For the first time this year, there’s the opportunity for dinner and a show — courtesy of “Tribeca Film Feast on Location.” Downing explains this new addition as “A show kitchen stage where people will be able to see the master chef or owner of a Tribeca restaurant in a preparation demonstration of one of their feature dishes.” A limited amount of audience members will get to sample the end product, and spend some one-on-one time quizzing the chef.” Downing hopes the exposure means that featured merchants will benefit all year long: “We want to shine a light on these merchants. If someone experiences a restaurant for the first time here, they’ve been given a menu and a card and will hopefully pay a visit and make it a new favorite.”

The performing talent, like the restaurants and merchants, features a combination of returning acts and new offerings.

Downing mentions the kid-friendly band Hot Peas N’ Butter, “a percussive, wonderfully delightful band” who’s loyal to their roots even though “they’ve found great success on Noggin. They started with us before they became well-known; now they have several albums.” In terms of new and notable entertainment, the “Broadway at Tribeca Hour” occurs from 11a.m. to Noon on the Mainstage. Expect to see cast members from “In the Heights” and “Shrek The Musical.”

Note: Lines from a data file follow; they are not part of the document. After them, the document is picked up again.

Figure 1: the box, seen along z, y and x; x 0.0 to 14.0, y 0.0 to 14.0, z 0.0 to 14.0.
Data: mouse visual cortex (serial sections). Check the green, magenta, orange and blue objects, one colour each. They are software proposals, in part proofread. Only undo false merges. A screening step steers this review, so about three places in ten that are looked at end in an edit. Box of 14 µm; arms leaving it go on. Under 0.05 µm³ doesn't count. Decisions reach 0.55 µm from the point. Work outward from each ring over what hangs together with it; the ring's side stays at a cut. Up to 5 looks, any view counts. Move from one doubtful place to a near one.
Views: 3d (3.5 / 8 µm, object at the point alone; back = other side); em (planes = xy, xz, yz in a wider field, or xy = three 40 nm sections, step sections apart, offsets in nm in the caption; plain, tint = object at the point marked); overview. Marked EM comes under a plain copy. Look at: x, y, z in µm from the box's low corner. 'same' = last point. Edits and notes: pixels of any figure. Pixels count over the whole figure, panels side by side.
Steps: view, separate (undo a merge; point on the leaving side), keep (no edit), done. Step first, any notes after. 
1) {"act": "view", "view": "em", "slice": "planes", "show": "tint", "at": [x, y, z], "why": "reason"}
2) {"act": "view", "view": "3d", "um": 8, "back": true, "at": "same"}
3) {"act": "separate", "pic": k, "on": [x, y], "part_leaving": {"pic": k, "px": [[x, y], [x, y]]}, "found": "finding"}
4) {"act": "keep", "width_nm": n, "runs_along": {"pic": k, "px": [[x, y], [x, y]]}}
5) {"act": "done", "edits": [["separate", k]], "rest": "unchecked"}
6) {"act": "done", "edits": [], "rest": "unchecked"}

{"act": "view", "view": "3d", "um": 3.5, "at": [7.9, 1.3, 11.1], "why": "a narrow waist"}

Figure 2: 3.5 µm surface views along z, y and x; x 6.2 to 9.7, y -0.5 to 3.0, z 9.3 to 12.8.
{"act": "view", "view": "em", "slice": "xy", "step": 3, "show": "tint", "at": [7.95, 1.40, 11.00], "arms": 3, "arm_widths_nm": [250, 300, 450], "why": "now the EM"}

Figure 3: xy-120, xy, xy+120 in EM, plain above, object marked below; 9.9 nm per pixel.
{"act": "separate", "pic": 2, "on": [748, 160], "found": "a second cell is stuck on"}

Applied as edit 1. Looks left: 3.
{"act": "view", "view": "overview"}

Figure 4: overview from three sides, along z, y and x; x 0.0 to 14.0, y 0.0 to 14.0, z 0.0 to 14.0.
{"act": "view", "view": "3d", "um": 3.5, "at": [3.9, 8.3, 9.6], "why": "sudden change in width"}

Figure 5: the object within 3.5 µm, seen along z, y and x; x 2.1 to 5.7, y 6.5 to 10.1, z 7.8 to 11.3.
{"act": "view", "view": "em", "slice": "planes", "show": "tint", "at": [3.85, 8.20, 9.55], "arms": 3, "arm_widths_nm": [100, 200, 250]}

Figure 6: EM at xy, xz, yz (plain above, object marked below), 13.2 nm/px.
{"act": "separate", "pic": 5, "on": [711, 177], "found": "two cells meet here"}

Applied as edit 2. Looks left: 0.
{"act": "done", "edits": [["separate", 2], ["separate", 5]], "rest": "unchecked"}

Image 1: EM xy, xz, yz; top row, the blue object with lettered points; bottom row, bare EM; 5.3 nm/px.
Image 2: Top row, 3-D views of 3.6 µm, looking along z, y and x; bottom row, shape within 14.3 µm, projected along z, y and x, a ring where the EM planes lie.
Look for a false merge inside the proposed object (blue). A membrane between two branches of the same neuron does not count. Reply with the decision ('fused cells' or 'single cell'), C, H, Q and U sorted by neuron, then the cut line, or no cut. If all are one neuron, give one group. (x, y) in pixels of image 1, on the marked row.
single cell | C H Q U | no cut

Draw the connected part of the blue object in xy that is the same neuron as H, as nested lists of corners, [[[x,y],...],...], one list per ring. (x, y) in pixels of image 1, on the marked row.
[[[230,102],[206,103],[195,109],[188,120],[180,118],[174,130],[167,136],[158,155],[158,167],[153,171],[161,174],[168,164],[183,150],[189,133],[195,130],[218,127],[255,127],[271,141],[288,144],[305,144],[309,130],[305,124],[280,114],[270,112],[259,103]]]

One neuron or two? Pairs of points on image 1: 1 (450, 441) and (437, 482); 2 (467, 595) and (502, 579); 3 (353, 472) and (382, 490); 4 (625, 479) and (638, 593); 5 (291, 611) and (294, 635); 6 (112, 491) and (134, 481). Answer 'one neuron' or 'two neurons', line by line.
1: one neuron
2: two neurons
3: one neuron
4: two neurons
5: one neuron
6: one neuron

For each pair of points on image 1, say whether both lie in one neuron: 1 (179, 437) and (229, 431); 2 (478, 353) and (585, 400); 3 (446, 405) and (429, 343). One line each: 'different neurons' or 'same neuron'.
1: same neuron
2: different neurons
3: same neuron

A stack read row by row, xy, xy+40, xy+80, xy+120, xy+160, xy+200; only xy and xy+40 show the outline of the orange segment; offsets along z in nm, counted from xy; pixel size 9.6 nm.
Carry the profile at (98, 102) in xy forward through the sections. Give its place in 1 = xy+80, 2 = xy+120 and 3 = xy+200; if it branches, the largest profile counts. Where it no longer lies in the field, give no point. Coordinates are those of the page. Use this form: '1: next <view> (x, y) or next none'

Although all are hoping for the typically “gorgeous, spectacular” spring weather that the Family Fest has enjoyed for most of its past seven years, Downing notes that tents and covered stages make this a “come rain, come shine” event that is ready and waiting for an even bigger crowd than in the past. “This year more than ever, I hope everyone takes the time to come, and get away from the madness and bad news that’s out there. Get a balloon and have some ice cream.” Good advice, and a good way to spend your Saturday afternoon — whether you’re a kid, a parent, or a monkey recently liberated from a barrel.